##### Input data

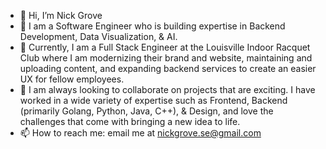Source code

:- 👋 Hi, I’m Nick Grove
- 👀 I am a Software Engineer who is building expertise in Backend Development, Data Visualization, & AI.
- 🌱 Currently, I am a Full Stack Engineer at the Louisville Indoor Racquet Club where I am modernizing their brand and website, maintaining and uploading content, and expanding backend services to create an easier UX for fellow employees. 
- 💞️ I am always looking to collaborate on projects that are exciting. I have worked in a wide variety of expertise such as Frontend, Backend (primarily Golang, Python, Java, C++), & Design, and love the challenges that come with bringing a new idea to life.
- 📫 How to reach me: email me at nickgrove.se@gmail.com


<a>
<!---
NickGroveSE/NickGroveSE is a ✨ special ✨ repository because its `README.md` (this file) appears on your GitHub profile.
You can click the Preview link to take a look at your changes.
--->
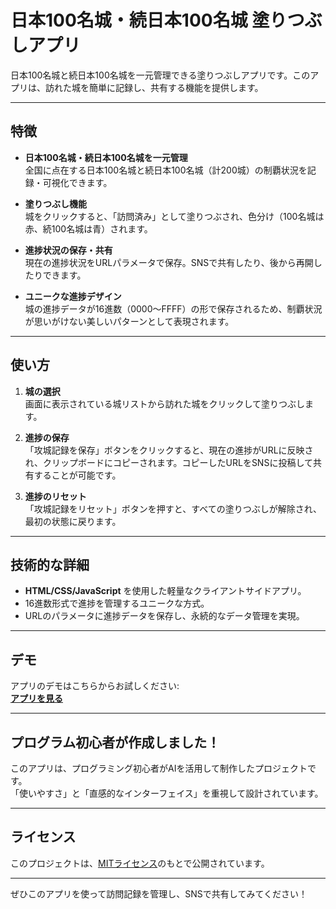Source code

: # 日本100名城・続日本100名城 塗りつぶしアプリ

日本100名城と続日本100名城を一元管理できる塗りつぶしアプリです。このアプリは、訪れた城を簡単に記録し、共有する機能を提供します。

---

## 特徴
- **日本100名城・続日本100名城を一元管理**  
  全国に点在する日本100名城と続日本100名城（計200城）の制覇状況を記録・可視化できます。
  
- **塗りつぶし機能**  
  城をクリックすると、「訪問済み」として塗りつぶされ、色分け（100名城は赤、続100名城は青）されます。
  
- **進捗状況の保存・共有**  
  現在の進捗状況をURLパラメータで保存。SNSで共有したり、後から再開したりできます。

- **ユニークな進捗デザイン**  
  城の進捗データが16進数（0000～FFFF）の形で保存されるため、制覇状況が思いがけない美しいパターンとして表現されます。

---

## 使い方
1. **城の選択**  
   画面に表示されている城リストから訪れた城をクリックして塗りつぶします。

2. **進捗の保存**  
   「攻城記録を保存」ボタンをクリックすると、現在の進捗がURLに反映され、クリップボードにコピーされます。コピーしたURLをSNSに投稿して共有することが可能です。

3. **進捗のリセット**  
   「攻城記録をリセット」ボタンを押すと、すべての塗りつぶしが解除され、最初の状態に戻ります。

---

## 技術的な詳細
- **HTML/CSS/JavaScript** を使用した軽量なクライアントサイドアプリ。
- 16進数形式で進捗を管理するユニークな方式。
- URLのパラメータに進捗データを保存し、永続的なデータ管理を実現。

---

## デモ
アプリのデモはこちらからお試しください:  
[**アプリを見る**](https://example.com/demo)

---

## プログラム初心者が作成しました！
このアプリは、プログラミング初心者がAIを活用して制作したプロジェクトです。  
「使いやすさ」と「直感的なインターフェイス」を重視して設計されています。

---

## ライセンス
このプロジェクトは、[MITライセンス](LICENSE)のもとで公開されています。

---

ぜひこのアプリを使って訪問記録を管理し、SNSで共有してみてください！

##########

__Try it__. When you reproduce the entries above, keep every word exact and leave the images out.

__Task response__.
Source code

:- 👋 Hi, I’m Nick Grove
- 👀 I am a Software Engineer who is building expertise in Backend Development, Data Visualization, & AI.
- 🌱 Currently, I am a Full Stack Engineer at the Louisville Indoor Racquet Club where I am modernizing their brand and website, maintaining and uploading content, and expanding backend services to create an easier UX for fellow employees. 
- 💞️ I am always looking to collaborate on projects that are exciting. I have worked in a wide variety of expertise such as Frontend, Backend (primarily Golang, Python, Java, C++), & Design, and love the challenges that come with bringing a new idea to life.
- 📫 How to reach me: email me at nickgrove.se@gmail.com


<a>
<!---
NickGroveSE/NickGroveSE is a ✨ special ✨ repository because its `README.md` (this file) appears on your GitHub profile.
You can click the Preview link to take a look at your changes.
--->
Source code

: # 日本100名城・続日本100名城 塗りつぶしアプリ

日本100名城と続日本100名城を一元管理できる塗りつぶしアプリです。このアプリは、訪れた城を簡単に記録し、共有する機能を提供します。

---

## 特徴
- **日本100名城・続日本100名城を一元管理**  
  全国に点在する日本100名城と続日本100名城（計200城）の制覇状況を記録・可視化できます。
  
- **塗りつぶし機能**  
  城をクリックすると、「訪問済み」として塗りつぶされ、色分け（100名城は赤、続100名城は青）されます。
  
- **進捗状況の保存・共有**  
  現在の進捗状況をURLパラメータで保存。SNSで共有したり、後から再開したりできます。

- **ユニークな進捗デザイン**  
  城の進捗データが16進数（0000～FFFF）の形で保存されるため、制覇状況が思いがけない美しいパターンとして表現されます。

---

## 使い方
1. **城の選択**  
   画面に表示されている城リストから訪れた城をクリックして塗りつぶします。

2. **進捗の保存**  
   「攻城記録を保存」ボタンをクリックすると、現在の進捗がURLに反映され、クリップボードにコピーされます。コピーしたURLをSNSに投稿して共有することが可能です。

3. **進捗のリセット**  
   「攻城記録をリセット」ボタンを押すと、すべての塗りつぶしが解除され、最初の状態に戻ります。

---

## 技術的な詳細
- **HTML/CSS/JavaScript** を使用した軽量なクライアントサイドアプリ。
- 16進数形式で進捗を管理するユニークな方式。
- URLのパラメータに進捗データを保存し、永続的なデータ管理を実現。

---

## デモ
アプリのデモはこちらからお試しください:  
[**アプリを見る**](https://example.com/demo)

---

## プログラム初心者が作成しました！
このアプリは、プログラミング初心者がAIを活用して制作したプロジェクトです。  
「使いやすさ」と「直感的なインターフェイス」を重視して設計されています。

---

## ライセンス
このプロジェクトは、[MITライセンス](LICENSE)のもとで公開されています。

---

ぜひこのアプリを使って訪問記録を管理し、SNSで共有してみてください！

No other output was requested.